**Written problem:** Each entry below is to be printed verbatim.

BEGIN Dataset entries

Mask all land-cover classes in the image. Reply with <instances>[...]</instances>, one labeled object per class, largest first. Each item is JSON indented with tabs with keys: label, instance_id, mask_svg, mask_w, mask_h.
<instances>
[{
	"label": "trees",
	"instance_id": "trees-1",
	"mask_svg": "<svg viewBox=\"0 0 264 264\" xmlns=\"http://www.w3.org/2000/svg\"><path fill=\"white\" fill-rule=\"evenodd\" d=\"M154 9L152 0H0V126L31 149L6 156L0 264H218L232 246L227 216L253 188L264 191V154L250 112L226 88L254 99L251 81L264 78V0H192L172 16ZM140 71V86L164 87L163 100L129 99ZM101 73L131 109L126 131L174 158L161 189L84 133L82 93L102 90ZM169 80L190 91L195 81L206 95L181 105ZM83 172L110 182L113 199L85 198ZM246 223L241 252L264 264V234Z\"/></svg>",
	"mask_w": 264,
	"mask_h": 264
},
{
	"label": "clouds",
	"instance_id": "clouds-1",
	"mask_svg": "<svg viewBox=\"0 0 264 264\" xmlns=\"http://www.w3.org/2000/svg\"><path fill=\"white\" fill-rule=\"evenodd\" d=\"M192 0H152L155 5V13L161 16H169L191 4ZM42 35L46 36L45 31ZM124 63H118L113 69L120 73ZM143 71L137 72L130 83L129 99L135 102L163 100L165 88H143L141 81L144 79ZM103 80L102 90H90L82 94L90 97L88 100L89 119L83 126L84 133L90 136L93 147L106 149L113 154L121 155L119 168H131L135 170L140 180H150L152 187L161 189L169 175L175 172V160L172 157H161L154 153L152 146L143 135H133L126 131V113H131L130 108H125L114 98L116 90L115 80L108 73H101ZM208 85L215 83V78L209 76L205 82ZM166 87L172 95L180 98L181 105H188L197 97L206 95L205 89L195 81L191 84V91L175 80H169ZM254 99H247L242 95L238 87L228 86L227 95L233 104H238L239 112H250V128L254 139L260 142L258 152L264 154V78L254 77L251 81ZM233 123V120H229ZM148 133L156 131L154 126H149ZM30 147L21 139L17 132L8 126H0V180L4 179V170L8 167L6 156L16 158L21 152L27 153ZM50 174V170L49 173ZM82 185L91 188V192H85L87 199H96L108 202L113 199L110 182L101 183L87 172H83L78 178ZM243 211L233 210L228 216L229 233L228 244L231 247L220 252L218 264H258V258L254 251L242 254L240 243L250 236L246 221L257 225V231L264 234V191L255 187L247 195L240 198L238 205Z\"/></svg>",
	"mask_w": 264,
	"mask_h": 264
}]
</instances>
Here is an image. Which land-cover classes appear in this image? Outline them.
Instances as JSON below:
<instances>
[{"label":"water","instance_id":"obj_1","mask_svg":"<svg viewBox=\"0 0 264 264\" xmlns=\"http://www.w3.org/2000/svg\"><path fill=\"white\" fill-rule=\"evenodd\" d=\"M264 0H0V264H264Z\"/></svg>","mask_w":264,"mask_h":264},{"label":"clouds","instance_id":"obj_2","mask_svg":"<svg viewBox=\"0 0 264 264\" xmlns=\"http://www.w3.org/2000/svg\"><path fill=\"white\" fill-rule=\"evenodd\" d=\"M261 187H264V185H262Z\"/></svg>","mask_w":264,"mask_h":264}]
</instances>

END Dataset entries

**Worked answer:**
Mask all land-cover classes in the image. Reply with <instances>[...]</instances>, one labeled object per class, largest first. Each item is JSON indented with tabs with keys: label, instance_id, mask_svg, mask_w, mask_h.
<instances>
[{
	"label": "trees",
	"instance_id": "trees-1",
	"mask_svg": "<svg viewBox=\"0 0 264 264\" xmlns=\"http://www.w3.org/2000/svg\"><path fill=\"white\" fill-rule=\"evenodd\" d=\"M154 9L152 0H0V126L31 149L6 156L0 264H218L232 246L227 216L253 188L264 191V154L250 112L226 88L254 99L251 81L264 78V0H192L172 16ZM140 71V86L164 87L163 100L129 99ZM101 73L131 109L126 131L174 158L161 189L84 133L82 93L102 90ZM169 80L190 91L195 81L206 95L181 105ZM83 172L110 182L113 199L85 198ZM246 223L241 252L264 264V234Z\"/></svg>",
	"mask_w": 264,
	"mask_h": 264
},
{
	"label": "clouds",
	"instance_id": "clouds-1",
	"mask_svg": "<svg viewBox=\"0 0 264 264\" xmlns=\"http://www.w3.org/2000/svg\"><path fill=\"white\" fill-rule=\"evenodd\" d=\"M192 0H152L155 5V13L161 16H169L191 4ZM42 35L46 36L45 31ZM124 63H118L113 69L120 73ZM143 71L137 72L130 83L129 99L135 102L163 100L165 88H143L141 81L144 79ZM103 80L102 90H90L82 94L90 97L88 100L89 119L83 126L84 133L90 136L93 147L106 149L113 154L121 155L119 168H131L135 170L140 180H150L152 187L161 189L169 175L175 172V160L172 157H161L154 153L152 146L143 135H133L126 131V113H131L130 108H125L114 98L116 90L115 80L108 73H101ZM208 85L215 83V78L209 76L205 82ZM166 87L172 95L180 98L181 105H188L197 97L206 95L205 89L195 81L191 84V91L175 80H169ZM254 99H247L242 95L238 87L228 86L227 95L233 104H238L239 112H250V128L254 139L260 142L258 152L264 154V78L254 77L251 81ZM233 123V120H229ZM148 133L156 131L154 126H149ZM30 147L21 139L17 132L8 126H0V180L4 179V170L8 167L6 156L16 158L21 152L27 153ZM50 174V170L49 173ZM82 185L91 188V192H85L87 199H96L108 202L113 199L110 182L101 183L87 172H83L78 178ZM243 211L233 210L228 216L229 233L228 244L231 247L220 252L218 264H258V258L254 251L242 254L240 243L250 236L246 221L257 225V231L264 234V191L255 187L247 195L240 198L238 205Z\"/></svg>",
	"mask_w": 264,
	"mask_h": 264
}]
</instances>
Here is an image. Which land-cover classes appear in this image? Outline them.
Instances as JSON below:
<instances>
[{"label":"water","instance_id":"obj_1","mask_svg":"<svg viewBox=\"0 0 264 264\" xmlns=\"http://www.w3.org/2000/svg\"><path fill=\"white\" fill-rule=\"evenodd\" d=\"M264 0H0V264H264Z\"/></svg>","mask_w":264,"mask_h":264},{"label":"clouds","instance_id":"obj_2","mask_svg":"<svg viewBox=\"0 0 264 264\" xmlns=\"http://www.w3.org/2000/svg\"><path fill=\"white\" fill-rule=\"evenodd\" d=\"M261 187H264V185H262Z\"/></svg>","mask_w":264,"mask_h":264}]
</instances>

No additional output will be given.